125
"So this is Rye." Mitchell surveyed the grassy knob of land at the southern tip of a long sun-whitened beach. "Not exactly a port of call."
Andy was lashing the mainsail to the boom. "Too bad about Plum Island."
"Yeah, LaFleur never told me his mooring was in shallows. It’ll freeze like a block come winter." Mitchell shook his head sadly. "What the hell," he sighed. "He bought the place for the ambiance and the bird watching. No one ever accused LaFleur of being a sailor."
"Do you have any idea where we’re going to leave the boat?"
"Somewhere." Mitchell looked up at the sun. "Waking up is starting to feel like work. It’s after midday."
Andy checked his watch. "It’s almost three."
"We’ll make Portsmouth tonight."
"Maybe we can rest there for a couple of days."
"Why’s that?"
"My back is bothering me," Andy said. "I’m trying to stretch on my berth every morning but there isn’t much room."
"How the hell can you stretch in a disaster area? Listen, how does this sound? We’ll pick up the money then sail up to Portsmouth and lay low for a while. We’ll get ointment for your back and some hot food and we’ll hang out like fat cats. Can you make it to Portland?"
"I’ll make it. I just need some rest." Andy climbed below for his wallet.
Mitchell felt their plans becoming fragile. Like Mexico. He watched Andy row ashore and beach the dinghy then disappear over the point. Along the beach a few sun worshipers were basking on the sand, most of them mothers watching children play in the gentle reach of surf foam. Mitchell took his book from the cubbyhole and found his place and tried to read but he was surrounded by the day. I could use some conversation he thought. An exchange of ideas would be refreshing. It won’t happen with Andy. I know that now. He lives in the other world, that place I remember all too well, grown old before its time. It was a world of different interests, each independent of the other but belonging to the same heart. Like a thumb-worn strand of prayer beads, or a cracked old photograph. Locked somewhere deep inside. I have too many scars to be young again.

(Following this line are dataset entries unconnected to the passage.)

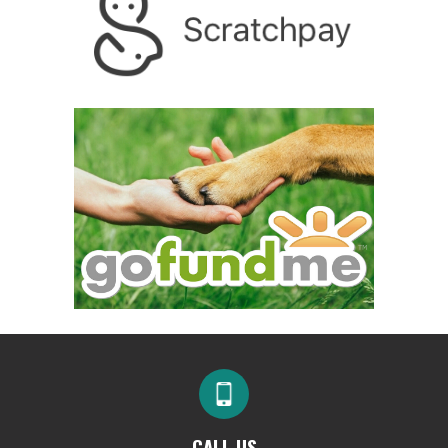
CALL US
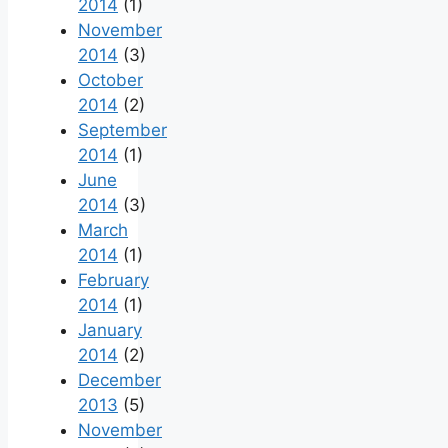
2014
(1)
November
2014
(3)
October
2014
(2)
September
2014
(1)
June
2014
(3)
March
2014
(1)
February
2014
(1)
January
2014
(2)
December
2013
(5)
November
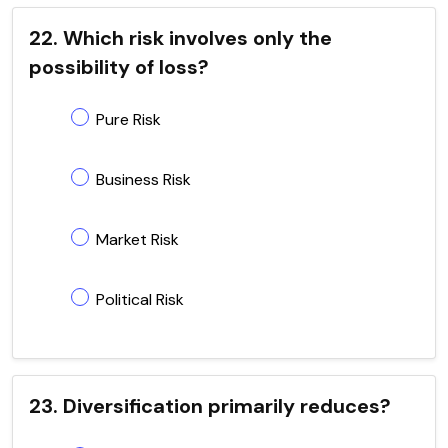
22. Which risk involves only the
possibility of loss?
Pure Risk
Business Risk
Market Risk
Political Risk
23. Diversification primarily reduces?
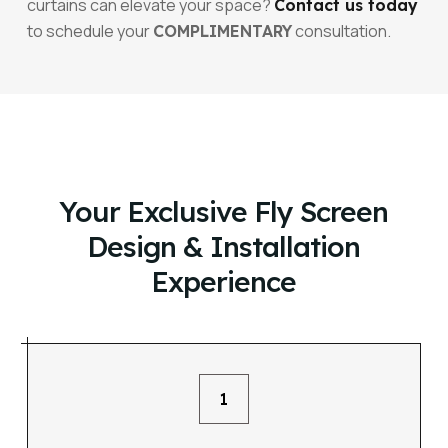
curtains can elevate your space?
Contact us today
to schedule your
consultation.
COMPLIMENTARY
Your Exclusive Fly Screen
Design & Installation
Experience
1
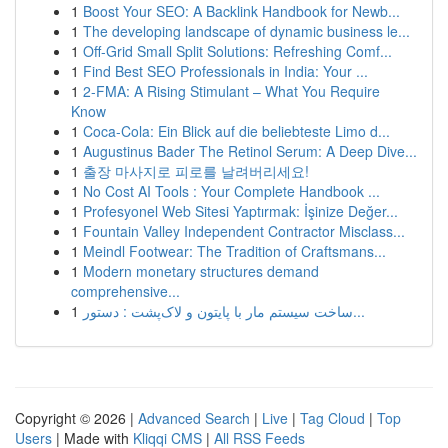
1
Boost Your SEO: A Backlink Handbook for Newb...
1
The developing landscape of dynamic business le...
1
Off-Grid Small Split Solutions: Refreshing Comf...
1
Find Best SEO Professionals in India: Your ...
1
2-FMA: A Rising Stimulant – What You Require
Know
1
Coca-Cola: Ein Blick auf die beliebteste Limo d...
1
Augustinus Bader The Retinol Serum: A Deep Dive...
1
출장 마사지로 피로를 날려버리세요!
1
No Cost AI Tools : Your Complete Handbook ...
1
Profesyonel Web Sitesi Yaptırmak: İşinize Değer...
1
Fountain Valley Independent Contractor Misclass...
1
Meindl Footwear: The Tradition of Craftsmans...
1
Modern monetary structures demand
comprehensive...
1
ساخت سیستم مار با پایتون و لاک‌پشت : دستور...
Copyright © 2026 |
Advanced Search
|
Live
|
Tag Cloud
|
Top
Users
| Made with
Kliqqi CMS
|
All RSS Feeds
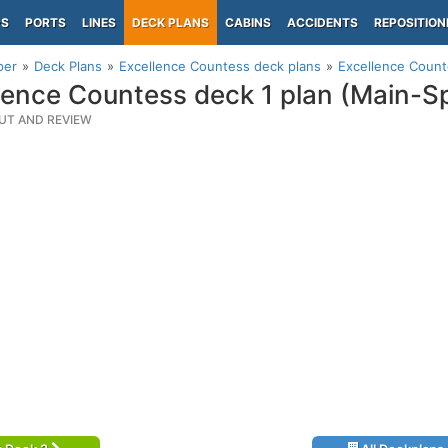
PS
PORTS
LINES
DECK PLANS
CABINS
ACCIDENTS
REPOSITION
per
Deck Plans
Excellence Countess deck plans
Excellence Count
lence Countess deck 1 plan (Main-S
UT AND REVIEW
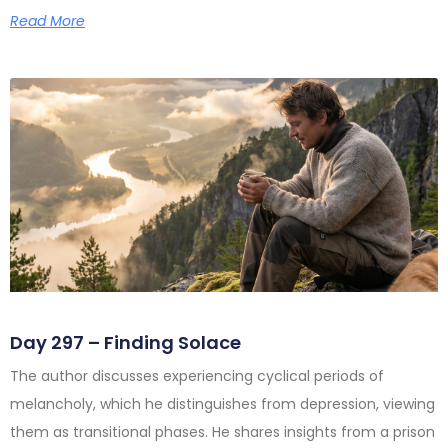
Read More
Day 297 – Finding Solace
The author discusses experiencing cyclical periods of
melancholy, which he distinguishes from depression, viewing
them as transitional phases. He shares insights from a prison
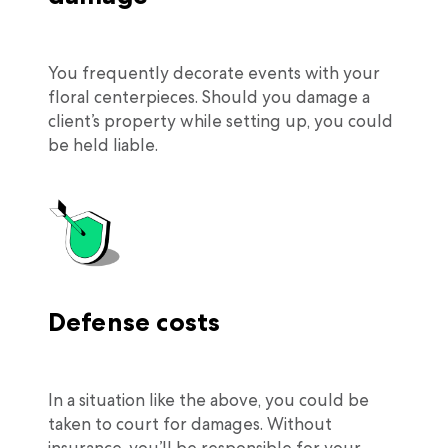
You frequently decorate events with your
floral centerpieces. Should you damage a
client’s property while setting up, you could
be held liable.
Defense costs
In a situation like the above, you could be
taken to court for damages. Without
insurance, you’ll be responsible for your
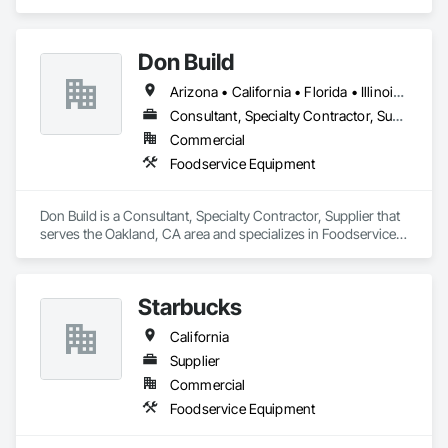
specializes in Foodservice Equipment.
Don Build
Arizona • California • Florida • Illinois • Massachusetts • Nevada • Texas • Washington
Consultant, Specialty Contractor, Supplier
Commercial
Foodservice Equipment
Don Build is a Consultant, Specialty Contractor, Supplier that 
serves the Oakland, CA area and specializes in Foodservice 
Equipment.
Starbucks
California
Supplier
Commercial
Foodservice Equipment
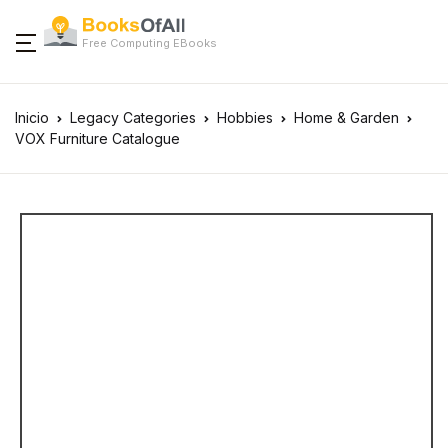
Free Computing EBooks
Inicio
Legacy Categories
Hobbies
Home & Garden
VOX Furniture Catalogue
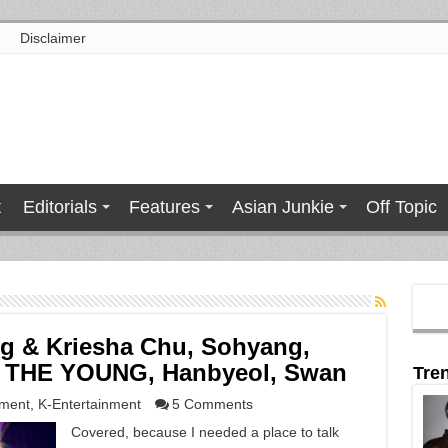
Disclaimer
t
Editorials
Features
Asian Junkie
Off Topic
ng & Kriesha Chu, Sohyang,
H THE YOUNG, Hanbyeol, Swan
Tre
nment
,
K-Entertainment
5 Comments
Covered, because I needed a place to talk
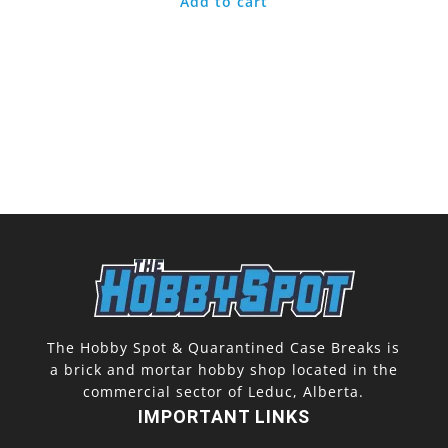
Add to cart
The Hobby Spot & Quarantined Case Breaks is
a brick and mortar hobby shop located in the
commercial sector of Leduc, Alberta.
IMPORTANT LINKS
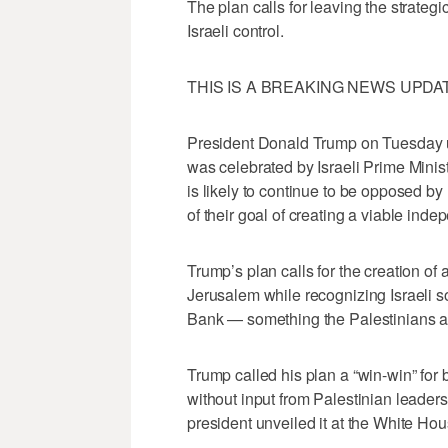
The plan calls for leaving the strategi
Israeli control.
THIS IS A BREAKING NEWS UPDATE. T
President Donald Trump on Tuesday u
was celebrated by Israeli Prime Minis
is likely to continue to be opposed by 
of their goal of creating a viable inde
Trump’s plan calls for the creation of a
Jerusalem while recognizing Israeli s
Bank — something the Palestinians ar
Trump called his plan a “win-win” for 
without input from Palestinian leaders
president unveiled it at the White Ho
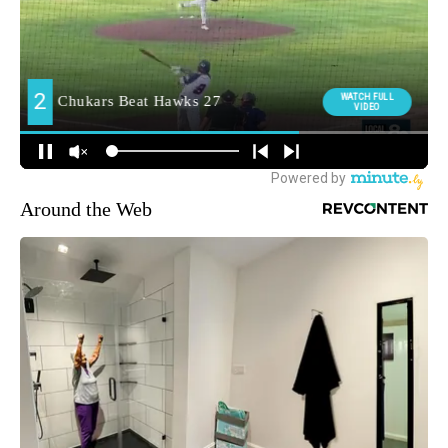
Around the Web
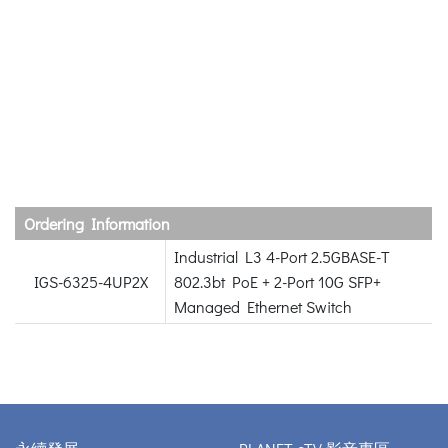
Ordering Information
Industrial L3 4-Port 2.5GBASE-T
IGS-6325-4UP2X
802.3bt PoE + 2-Port 10G SFP+
Managed Ethernet Switch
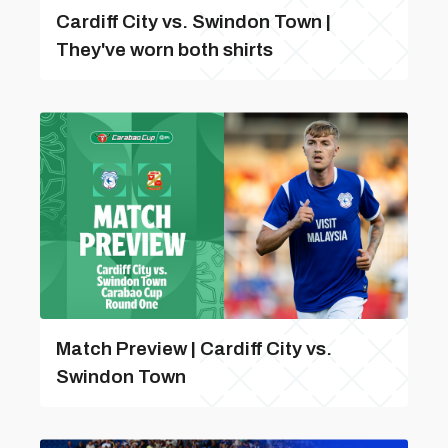
Cardiff City vs. Swindon Town |
They've worn both shirts
Match Preview | Cardiff City vs.
Swindon Town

The sun wandered bright and hot through an azure sky. Mitchell drank from the jug and appreciated the breeze on his sun-burned skin. He searched for a place to rest his eyes and found some newness in the waters around the point where a host of muddy black rocks crowned with seaweed were emerging from the slow spell of tides. Gulls squawked and circled and lighted and lifted off again and again as the ebb showed more and more of the black rocks.
A brown gull glided low over the water past the hull and lighted easily among the other white-grey gulls stabbing at the mud and seaweed with long yellow hooked bills. Gulls were perched atop the briny rocks, their snowy breast feathers ruffling in the breeze, their onyx eyes detached and humorless. Wide-spread talons gleamed silver-black on the tips of prehistoric feet.
"I’m too close." Mitchell saw it suddenly. "Son of a bitch, I’m too close!"
He looked to find the anchor rode sagging on the surface water, nearly horizontal. The hull was backing on the ebb toward the bottom. He checked the sun. "Hell, the sun doesn’t care." He searched the shoreline expanding around the point and along the beach. More rocks. "If nature was a freight train I’d be standing like an idiot on the tracks. Andy if you stopped to eat –. For Christ’s sake hurry up and eat if you’re eating." The hull was descending on the retreating ebb.